SUCCESS in sport always comes as a collective effort involving players, coaches, administrators, sponsors and to a great extent, fans.
For most sports enthusiasts, a coach is an influential figure of competitive experience, and true to this, coaches are indeed a leading positive influence on today’s sports personalities.
The well being of a player on and off the field hinges on and is often credited to a coach.
The ultimate goal or dream of any given team or club is to attain considerable success in a competition regardless of how stiff it can be, and on account of that, the role of a coach tends to be in the spotlight.
However, there are two faces to a coaching mastery and both have different impacts on the welfare of teams.
On one hand, coaches at their best can help their players improve their skills, perform to their best ability, develop strong character, and gain confidence.
They can also maximise the positive value of sport, enhance the intrinsic motivation of their players and the experience in the sport is more likely to generate fair play and good sportsmanship.
On the other hand, coaches can push the emotional and physical limits of their players to the point of harm, create a hostile and unfair environment, and turn promising athletes away from the sport forever.
With these two possibilities at play, it requires a great deal of wisdom and professionalism on the part of a coach to live up to expectation and deliver positive results to individual players, sponsors and the fans at large.
Rifts between coaches and players are very common in modern sports and not far away from our sports personalities in Zambia. For instance, the once prolific Chipolopolo midfielder Clifford Mulenga had a fair share of disciplinary issues with Frenchman Herve Renard, who guided Zambia to its first ever Africa Cup of Nations triumph in 2012.
Since the scuffle that resulted in Renard expelling talented Mulenga from camp during the 2012 AFCON, little has been heard of him in his football career.
Mpumalanga Black Aces striker Collins Mbesuma is another example. At the time his career had reached the peak and attracting European prospectors, the former Roan United talisman began to lose it off the pitch and was always at tangent with his coaches.
Realising his dwindling form, Mbesuma quickly reformed, changed his name from ‘Ntofo Ntofo’ to ‘King David’ and resuscitated his career and eventually earned national team call ups for the Brazil 2014 World Cup and Equatorial Guinea 2015 Africa Cup qualifiers.
Looking at these two examples, one would attest to the fact that a coach is very crucial and could spell either success or downfall of a player.
Nowadays, coaching effectiveness is measured by the number of championship that are won but in actual sense, it is beyond winning trophies.
The English outfit Arsenal has not won the premier league for a decade now but its manager Arsene Wenger continues to attract top flight players at the London club owing to his philosophy of developing and nurturing talent as well as maintaining respect for individual players.
Respect in sport is paramount and has been one of the most important traits that anyone aspiring to be a good coach should possess to be able to provide encouragement and learning opportunities to players.
To be a coach is as good as being an instructor, teacher, motivator, disciplinarian, substitute parent and friend.
Ideally, coaches should understand the developmental stage and limits of their athletes in order to tailor practices and playing time appropriately.
In addition to these expectations, coaches are expected to have an in-depth knowledge of the sport they are coaching, including the rules and the skills and techniques needed.
Good coaches treat their athletes fairly.

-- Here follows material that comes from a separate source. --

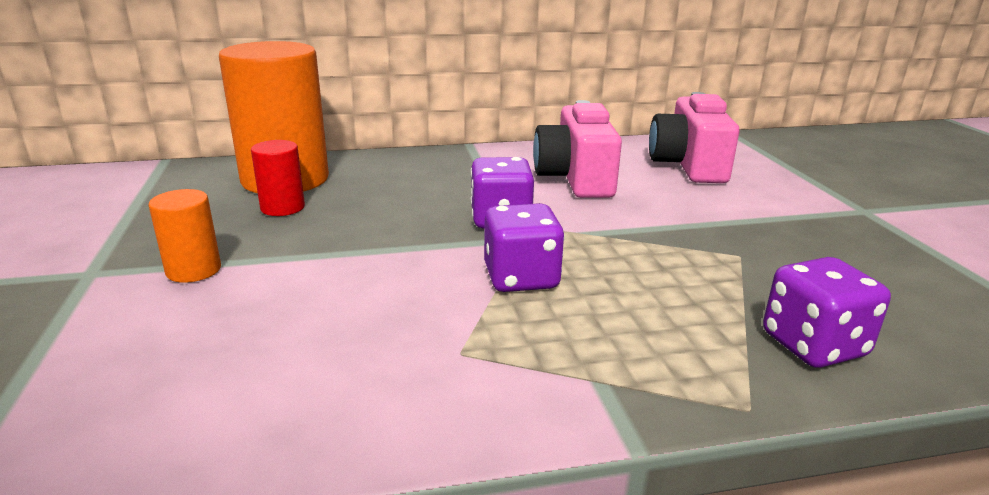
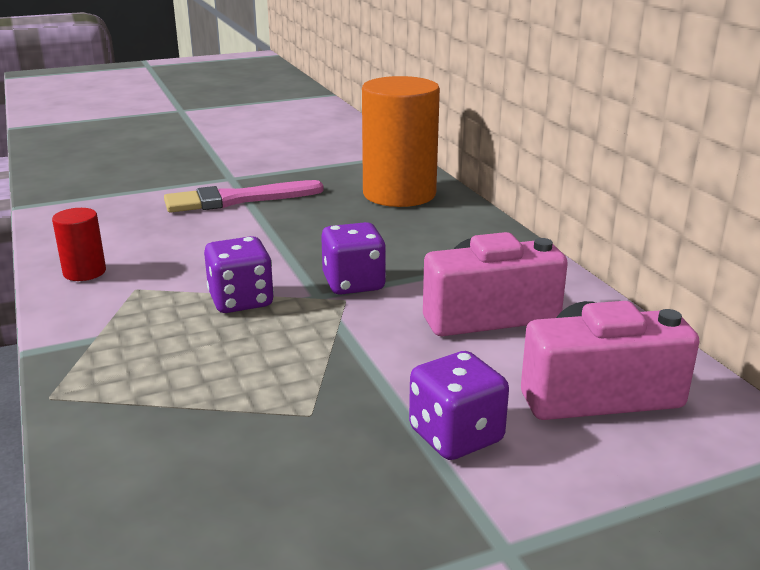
camera: 80 degrees right, 0 degrees up
orange cylinder [149,189,221,283] -> pink brush [164,180,324,213]
red cylinder [251,140,305,216] -> red cylinder moved to [52,208,106,281]
purple dice [763,257,891,368] -> purple dice moved to [409,351,509,460]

They don’t operate with two different sets of rules such as those for the ‘chosen few’ and those of the rest of the team. Favoritism breeds performance disrupting dissension on the team.

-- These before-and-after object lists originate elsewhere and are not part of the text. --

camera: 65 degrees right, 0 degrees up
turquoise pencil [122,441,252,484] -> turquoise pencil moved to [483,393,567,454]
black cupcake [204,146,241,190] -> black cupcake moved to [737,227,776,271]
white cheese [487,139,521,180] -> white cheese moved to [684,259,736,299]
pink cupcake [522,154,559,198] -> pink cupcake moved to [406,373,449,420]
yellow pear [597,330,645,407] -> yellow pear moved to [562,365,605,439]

By promoting positive relationships, coaches create a supportive environment that optimises the potential of individuals and the team collectively.

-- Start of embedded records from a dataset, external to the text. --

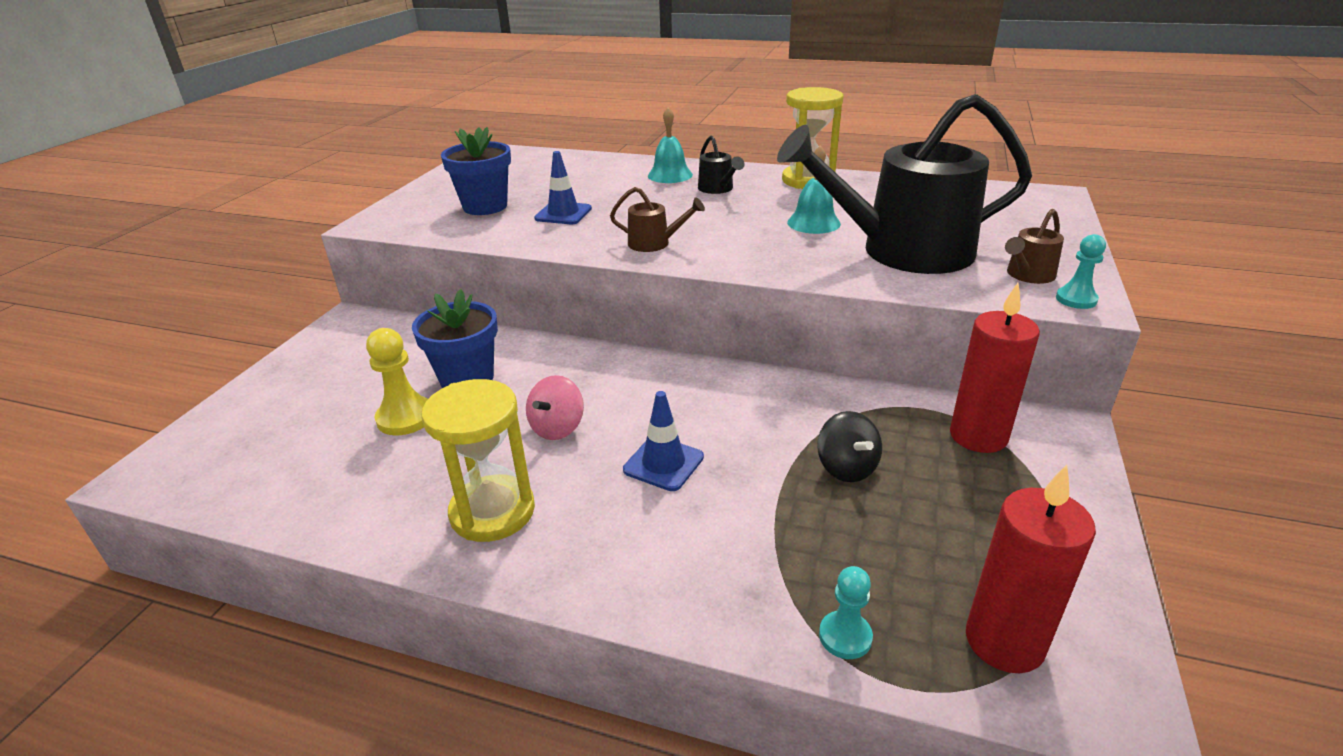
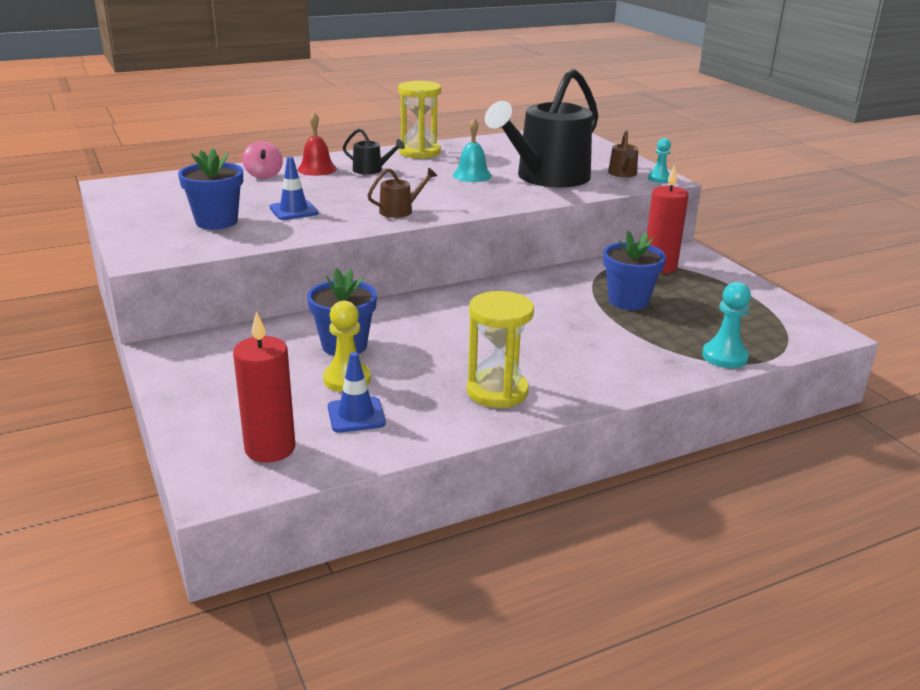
camera: 45 degrees left, 5 degrees down
pink spinning top [526,375,584,440] -> pink spinning top moved to [242,141,283,179]
blue traffic cone [623,391,704,491] -> blue traffic cone moved to [328,352,386,433]
turquoise bell [648,107,693,183] -> red bell [297,112,337,176]
black spinning top [817,411,882,482] -> blue flower pot [603,231,666,310]
turquoise pawn [819,566,873,659] -> turquoise pawn [702,282,751,368], size x1.53
red candle [966,465,1096,673] -> red candle moved to [233,311,295,463]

There is nothing safe about being on a team where teammates regularly criticise and yell at each other, picked on by teammates. It’s the coach’s responsibility to set very clear limits to prevent these kinds of team busting behavior on a winning team.
A coach should set out his mission to teach athletes and help them grow as individuals so that they become better people in the world, both on and off the field. There are far more important things at stake here than whether a player wins or correctly learns how to perform a skill.
It is important to teach players how to be better citizens in the country and use the sport as nothing more than a vehicle for this teaching.
Once these teachings sink in a player’s mind, the winning and losing outcomes are completely secondary to the teaching of valuable life lessons such as playing as a team and sacrificing individual needs for the betterment of the team and handling adversity and failure.
Other lessons include mastering fear and obstacles, working hard towards a faraway goal, learning to believe in oneself, being a good sportsman and playing by the rules of the game.
Good coaches always take responsibility for their behavior. It does not pay for one to refuse to own their mistakes and instead, blame others for them. The mark of a great educator is that they present themselves as human.
They do not let their ego get involved in the more important task of teaching by being to own their part when something goes wrong.
Good coaches take responsibility for their team’s failures and give their team and athletes full responsibility for successes while bad ones blame their athletes for losses and take the credit for the team’s successes.
It is, therefore, important for our coaches to begin to appreciate the tasks that rest on their shoulders and realise that they have a greater role than thought before to shape the destiny of society.
With sport creating job opportunities for a number of young people in the country, the future of these youngsters is dependent on coaches.